Task objective:
Go through the entries below and collect each line with the string "yChannelSelector" in it.

Data provided:

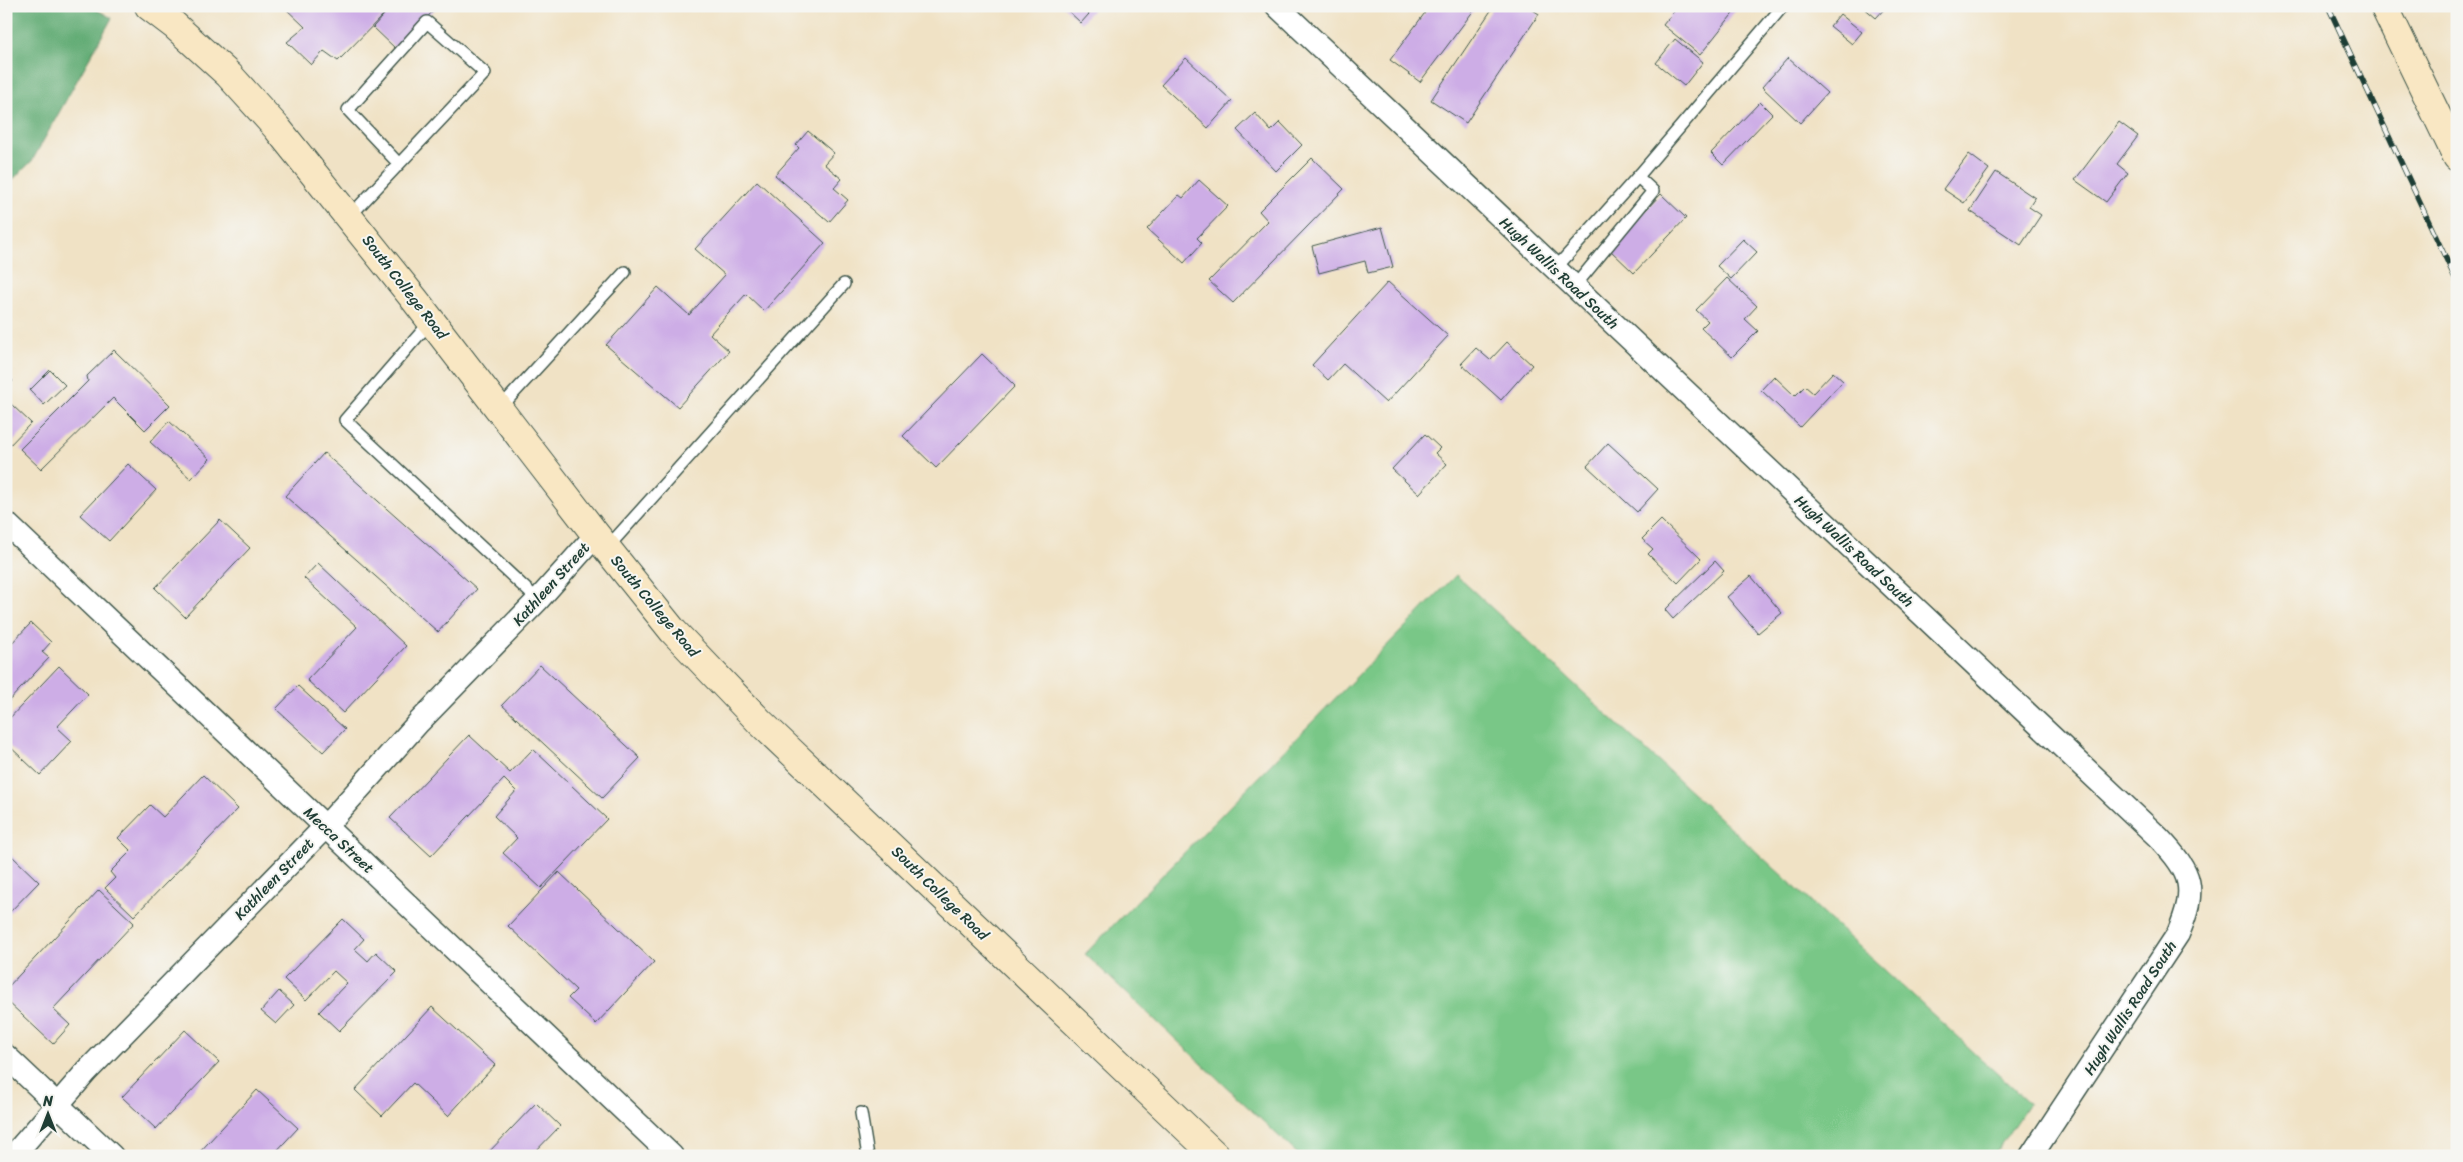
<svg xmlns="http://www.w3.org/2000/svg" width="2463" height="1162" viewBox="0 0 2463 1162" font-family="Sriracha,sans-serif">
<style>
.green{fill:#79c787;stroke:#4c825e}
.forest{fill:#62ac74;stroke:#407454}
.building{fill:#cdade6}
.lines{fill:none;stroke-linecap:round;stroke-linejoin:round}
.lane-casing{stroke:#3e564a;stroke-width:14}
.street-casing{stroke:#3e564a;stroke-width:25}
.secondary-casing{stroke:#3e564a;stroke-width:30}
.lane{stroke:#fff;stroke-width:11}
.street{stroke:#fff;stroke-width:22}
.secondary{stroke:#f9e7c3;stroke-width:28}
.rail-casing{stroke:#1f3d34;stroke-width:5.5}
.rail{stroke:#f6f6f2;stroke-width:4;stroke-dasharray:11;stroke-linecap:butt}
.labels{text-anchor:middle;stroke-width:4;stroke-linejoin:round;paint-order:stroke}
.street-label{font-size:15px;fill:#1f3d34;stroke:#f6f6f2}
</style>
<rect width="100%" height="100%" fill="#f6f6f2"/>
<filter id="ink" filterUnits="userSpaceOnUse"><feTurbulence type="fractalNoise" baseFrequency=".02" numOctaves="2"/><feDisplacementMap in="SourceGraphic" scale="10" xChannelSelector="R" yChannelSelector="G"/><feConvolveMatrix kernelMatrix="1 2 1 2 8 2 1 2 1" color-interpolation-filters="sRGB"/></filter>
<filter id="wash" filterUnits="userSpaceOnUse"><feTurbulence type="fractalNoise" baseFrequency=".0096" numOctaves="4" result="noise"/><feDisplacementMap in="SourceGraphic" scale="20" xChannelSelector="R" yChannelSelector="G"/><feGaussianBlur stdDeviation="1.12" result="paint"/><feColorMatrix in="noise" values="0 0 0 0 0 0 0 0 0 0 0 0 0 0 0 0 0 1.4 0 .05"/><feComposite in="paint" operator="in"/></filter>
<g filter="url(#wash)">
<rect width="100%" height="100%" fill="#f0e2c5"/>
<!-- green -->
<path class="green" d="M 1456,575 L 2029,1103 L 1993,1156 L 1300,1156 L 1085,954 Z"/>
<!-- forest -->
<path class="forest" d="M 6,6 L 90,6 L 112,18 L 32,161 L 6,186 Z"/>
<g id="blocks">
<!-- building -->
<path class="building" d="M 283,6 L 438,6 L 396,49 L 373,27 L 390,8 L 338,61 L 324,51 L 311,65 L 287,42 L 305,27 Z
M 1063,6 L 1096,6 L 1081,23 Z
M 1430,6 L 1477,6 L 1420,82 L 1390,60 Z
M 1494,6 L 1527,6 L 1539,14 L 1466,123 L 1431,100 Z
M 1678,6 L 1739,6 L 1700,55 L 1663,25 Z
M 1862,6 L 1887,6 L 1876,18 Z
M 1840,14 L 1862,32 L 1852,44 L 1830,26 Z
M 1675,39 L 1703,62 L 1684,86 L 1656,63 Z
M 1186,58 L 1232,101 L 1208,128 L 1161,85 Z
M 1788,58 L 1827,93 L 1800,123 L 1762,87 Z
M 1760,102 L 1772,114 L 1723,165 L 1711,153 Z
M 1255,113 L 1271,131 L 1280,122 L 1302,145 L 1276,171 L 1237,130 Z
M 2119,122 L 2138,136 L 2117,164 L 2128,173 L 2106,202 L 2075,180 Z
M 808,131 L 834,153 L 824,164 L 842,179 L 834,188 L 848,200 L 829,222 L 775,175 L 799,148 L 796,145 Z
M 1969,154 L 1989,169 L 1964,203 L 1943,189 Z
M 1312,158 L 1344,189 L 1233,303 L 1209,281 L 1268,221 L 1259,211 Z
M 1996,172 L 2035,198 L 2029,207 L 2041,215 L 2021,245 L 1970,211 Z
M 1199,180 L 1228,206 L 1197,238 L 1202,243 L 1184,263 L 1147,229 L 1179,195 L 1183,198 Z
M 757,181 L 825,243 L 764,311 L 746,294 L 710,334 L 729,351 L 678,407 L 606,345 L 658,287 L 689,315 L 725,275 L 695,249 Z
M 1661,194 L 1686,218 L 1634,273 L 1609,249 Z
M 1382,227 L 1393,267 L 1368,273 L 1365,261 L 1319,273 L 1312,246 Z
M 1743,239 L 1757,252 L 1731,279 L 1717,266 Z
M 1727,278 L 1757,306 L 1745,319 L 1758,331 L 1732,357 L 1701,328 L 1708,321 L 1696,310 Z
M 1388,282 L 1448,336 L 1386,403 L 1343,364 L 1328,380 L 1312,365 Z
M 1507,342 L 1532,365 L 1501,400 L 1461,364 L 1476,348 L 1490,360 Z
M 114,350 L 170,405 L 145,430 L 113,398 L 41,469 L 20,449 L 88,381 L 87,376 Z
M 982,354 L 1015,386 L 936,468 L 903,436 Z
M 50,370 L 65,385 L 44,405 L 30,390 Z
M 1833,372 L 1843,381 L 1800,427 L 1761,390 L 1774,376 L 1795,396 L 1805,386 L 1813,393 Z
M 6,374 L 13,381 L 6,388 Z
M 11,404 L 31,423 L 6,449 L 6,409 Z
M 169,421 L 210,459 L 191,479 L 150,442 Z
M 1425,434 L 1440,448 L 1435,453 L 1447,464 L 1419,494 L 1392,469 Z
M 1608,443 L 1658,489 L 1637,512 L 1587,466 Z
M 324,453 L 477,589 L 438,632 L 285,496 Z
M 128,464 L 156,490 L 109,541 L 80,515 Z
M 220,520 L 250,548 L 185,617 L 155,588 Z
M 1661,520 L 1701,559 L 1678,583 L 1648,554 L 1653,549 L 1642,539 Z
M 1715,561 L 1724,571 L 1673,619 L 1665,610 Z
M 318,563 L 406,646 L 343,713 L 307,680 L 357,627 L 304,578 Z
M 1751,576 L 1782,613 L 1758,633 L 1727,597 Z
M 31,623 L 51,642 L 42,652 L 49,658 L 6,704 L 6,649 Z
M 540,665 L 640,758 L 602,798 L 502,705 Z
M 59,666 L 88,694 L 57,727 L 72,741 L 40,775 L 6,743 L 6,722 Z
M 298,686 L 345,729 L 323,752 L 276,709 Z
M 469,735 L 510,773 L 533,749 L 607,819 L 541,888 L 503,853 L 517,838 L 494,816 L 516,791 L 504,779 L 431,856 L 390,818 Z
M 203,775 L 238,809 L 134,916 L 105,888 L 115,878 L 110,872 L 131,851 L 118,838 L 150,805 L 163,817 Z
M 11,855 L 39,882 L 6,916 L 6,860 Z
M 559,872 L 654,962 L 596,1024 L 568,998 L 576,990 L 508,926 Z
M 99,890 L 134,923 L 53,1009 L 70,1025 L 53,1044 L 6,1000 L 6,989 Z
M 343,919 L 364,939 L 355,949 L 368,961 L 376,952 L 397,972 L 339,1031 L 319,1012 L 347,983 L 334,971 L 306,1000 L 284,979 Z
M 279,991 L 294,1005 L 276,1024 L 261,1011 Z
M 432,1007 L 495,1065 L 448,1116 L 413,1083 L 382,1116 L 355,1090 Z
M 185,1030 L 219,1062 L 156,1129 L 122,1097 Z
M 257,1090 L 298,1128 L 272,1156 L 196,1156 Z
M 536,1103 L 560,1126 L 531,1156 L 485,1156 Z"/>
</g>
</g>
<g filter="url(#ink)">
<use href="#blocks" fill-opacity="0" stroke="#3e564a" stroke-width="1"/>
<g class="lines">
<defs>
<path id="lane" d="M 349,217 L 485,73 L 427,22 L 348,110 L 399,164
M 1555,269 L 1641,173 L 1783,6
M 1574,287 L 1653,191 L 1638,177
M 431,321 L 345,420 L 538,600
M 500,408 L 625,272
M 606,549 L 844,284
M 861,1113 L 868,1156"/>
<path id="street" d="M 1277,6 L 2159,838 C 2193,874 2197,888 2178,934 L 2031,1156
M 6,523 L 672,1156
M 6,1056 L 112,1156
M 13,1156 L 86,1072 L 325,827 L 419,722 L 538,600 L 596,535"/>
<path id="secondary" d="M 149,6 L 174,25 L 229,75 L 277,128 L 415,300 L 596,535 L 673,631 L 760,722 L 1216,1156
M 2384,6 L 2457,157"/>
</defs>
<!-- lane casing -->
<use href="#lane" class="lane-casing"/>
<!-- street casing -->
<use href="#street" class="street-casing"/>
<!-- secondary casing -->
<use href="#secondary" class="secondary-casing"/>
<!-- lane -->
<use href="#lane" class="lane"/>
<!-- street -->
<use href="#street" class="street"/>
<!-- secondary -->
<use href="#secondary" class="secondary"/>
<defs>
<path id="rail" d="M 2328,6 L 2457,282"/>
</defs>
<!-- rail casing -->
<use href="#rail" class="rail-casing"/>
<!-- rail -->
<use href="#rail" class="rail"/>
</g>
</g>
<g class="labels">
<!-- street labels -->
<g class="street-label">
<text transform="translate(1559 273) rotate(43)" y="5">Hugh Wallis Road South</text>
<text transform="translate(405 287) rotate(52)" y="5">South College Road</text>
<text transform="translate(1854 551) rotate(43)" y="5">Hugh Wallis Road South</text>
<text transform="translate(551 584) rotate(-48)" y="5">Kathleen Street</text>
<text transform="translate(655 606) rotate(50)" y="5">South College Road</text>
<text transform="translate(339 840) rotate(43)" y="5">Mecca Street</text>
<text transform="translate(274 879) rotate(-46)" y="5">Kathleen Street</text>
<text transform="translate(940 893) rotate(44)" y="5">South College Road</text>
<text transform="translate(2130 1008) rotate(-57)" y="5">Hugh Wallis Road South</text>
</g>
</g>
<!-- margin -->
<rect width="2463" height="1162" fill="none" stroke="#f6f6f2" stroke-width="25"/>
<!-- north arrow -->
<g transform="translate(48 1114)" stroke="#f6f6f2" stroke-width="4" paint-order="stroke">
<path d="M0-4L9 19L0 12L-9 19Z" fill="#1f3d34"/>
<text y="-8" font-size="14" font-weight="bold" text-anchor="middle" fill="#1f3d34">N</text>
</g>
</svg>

...

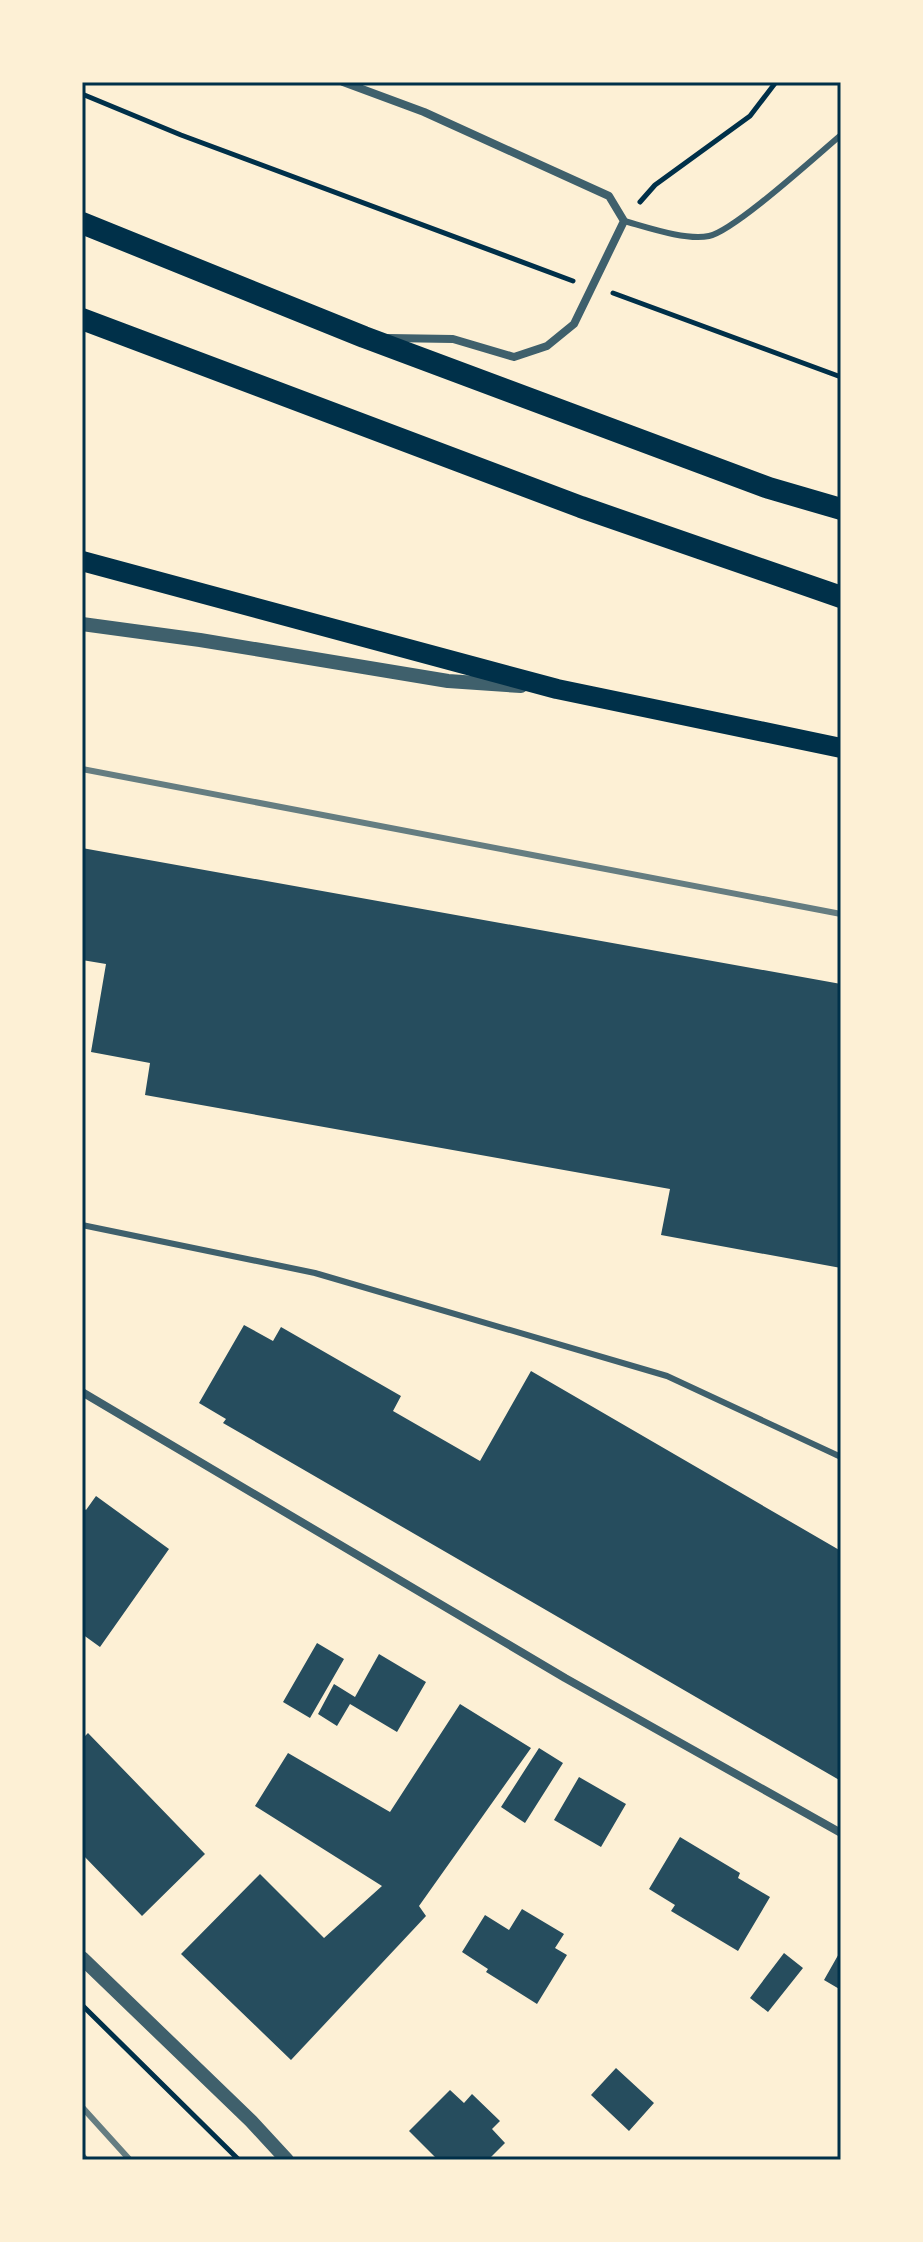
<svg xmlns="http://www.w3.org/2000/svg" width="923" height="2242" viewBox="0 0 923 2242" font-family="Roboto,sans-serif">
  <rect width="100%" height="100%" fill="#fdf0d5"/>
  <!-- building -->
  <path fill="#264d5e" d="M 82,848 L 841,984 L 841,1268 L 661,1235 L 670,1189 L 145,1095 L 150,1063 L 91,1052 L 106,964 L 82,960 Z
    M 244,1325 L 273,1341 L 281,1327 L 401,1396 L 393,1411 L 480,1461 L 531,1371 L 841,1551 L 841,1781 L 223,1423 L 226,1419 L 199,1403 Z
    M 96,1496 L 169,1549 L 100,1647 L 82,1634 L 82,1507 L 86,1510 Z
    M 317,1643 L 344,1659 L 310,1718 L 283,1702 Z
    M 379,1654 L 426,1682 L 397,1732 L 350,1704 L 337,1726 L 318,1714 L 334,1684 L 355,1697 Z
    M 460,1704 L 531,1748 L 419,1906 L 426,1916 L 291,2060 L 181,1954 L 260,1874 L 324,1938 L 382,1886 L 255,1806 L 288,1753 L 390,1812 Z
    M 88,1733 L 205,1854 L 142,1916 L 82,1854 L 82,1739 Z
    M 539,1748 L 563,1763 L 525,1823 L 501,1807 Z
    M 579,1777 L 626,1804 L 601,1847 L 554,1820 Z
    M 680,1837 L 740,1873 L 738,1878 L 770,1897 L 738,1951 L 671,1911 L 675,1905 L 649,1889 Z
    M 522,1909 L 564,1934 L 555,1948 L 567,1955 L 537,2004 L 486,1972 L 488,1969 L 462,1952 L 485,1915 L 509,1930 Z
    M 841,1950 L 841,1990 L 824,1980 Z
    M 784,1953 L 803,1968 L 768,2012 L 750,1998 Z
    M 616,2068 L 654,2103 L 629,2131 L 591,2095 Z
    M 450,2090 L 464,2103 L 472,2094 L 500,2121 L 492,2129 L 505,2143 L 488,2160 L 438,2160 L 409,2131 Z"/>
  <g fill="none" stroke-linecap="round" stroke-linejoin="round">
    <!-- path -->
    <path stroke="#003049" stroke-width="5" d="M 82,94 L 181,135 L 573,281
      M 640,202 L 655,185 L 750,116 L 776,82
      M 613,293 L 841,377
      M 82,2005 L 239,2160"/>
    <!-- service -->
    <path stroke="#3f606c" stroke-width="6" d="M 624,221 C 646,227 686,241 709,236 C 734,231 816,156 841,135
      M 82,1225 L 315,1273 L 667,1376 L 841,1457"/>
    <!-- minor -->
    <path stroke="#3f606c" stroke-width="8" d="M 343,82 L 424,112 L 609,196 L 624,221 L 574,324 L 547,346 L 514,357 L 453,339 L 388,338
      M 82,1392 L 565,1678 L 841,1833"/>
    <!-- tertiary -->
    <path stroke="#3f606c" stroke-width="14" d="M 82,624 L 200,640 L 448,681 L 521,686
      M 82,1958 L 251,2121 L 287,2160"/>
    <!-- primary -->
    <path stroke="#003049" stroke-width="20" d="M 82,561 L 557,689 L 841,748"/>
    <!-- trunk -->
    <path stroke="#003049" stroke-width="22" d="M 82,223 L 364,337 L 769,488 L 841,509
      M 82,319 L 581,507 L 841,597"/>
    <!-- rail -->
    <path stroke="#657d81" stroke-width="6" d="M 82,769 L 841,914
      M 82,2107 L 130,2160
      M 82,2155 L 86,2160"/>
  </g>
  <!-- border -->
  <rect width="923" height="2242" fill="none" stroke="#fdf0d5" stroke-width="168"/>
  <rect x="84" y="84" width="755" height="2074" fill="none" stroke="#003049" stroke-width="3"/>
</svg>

Answer to the problem:
<filter id="ink" filterUnits="userSpaceOnUse"><feTurbulence type="fractalNoise" baseFrequency=".02" numOctaves="2"/><feDisplacementMap in="SourceGraphic" scale="10" xChannelSelector="R" yChannelSelector="G"/><feConvolveMatrix kernelMatrix="1 2 1 2 8 2 1 2 1" color-interpolation-filters="sRGB"/></filter>
<filter id="wash" filterUnits="userSpaceOnUse"><feTurbulence type="fractalNoise" baseFrequency=".0096" numOctaves="4" result="noise"/><feDisplacementMap in="SourceGraphic" scale="20" xChannelSelector="R" yChannelSelector="G"/><feGaussianBlur stdDeviation="1.12" result="paint"/><feColorMatrix in="noise" values="0 0 0 0 0 0 0 0 0 0 0 0 0 0 0 0 0 1.4 0 .05"/><feComposite in="paint" operator="in"/></filter>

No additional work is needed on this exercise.